• What you should do: A single number is the answer here: how many lines of the entries contain "vins"?

═══ Data for this task

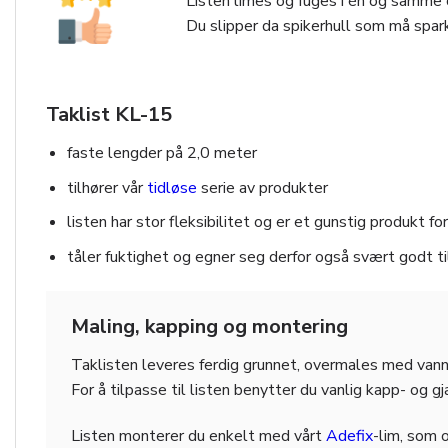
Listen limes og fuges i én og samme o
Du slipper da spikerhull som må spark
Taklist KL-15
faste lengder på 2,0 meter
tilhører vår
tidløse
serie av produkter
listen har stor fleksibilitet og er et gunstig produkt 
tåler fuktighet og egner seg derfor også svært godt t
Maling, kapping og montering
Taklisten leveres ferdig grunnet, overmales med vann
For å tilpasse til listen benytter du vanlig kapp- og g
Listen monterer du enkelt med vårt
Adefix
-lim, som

══════
═══ Data for this task

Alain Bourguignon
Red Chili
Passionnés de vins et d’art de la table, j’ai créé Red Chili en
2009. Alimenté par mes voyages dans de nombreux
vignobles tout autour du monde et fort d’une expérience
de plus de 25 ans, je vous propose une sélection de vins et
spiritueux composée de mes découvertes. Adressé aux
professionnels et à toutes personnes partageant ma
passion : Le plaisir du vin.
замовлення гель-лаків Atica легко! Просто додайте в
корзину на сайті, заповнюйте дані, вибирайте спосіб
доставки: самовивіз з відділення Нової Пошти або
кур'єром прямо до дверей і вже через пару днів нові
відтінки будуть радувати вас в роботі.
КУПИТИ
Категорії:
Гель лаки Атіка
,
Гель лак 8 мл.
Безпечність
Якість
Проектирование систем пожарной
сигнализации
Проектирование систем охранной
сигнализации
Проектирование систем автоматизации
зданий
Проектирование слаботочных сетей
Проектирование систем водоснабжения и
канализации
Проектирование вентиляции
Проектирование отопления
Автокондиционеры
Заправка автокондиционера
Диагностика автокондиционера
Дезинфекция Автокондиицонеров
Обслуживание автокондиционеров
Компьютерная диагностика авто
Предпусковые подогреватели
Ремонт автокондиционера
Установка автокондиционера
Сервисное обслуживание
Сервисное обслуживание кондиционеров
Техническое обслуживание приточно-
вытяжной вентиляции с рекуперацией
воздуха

══════

• Exercise response: 2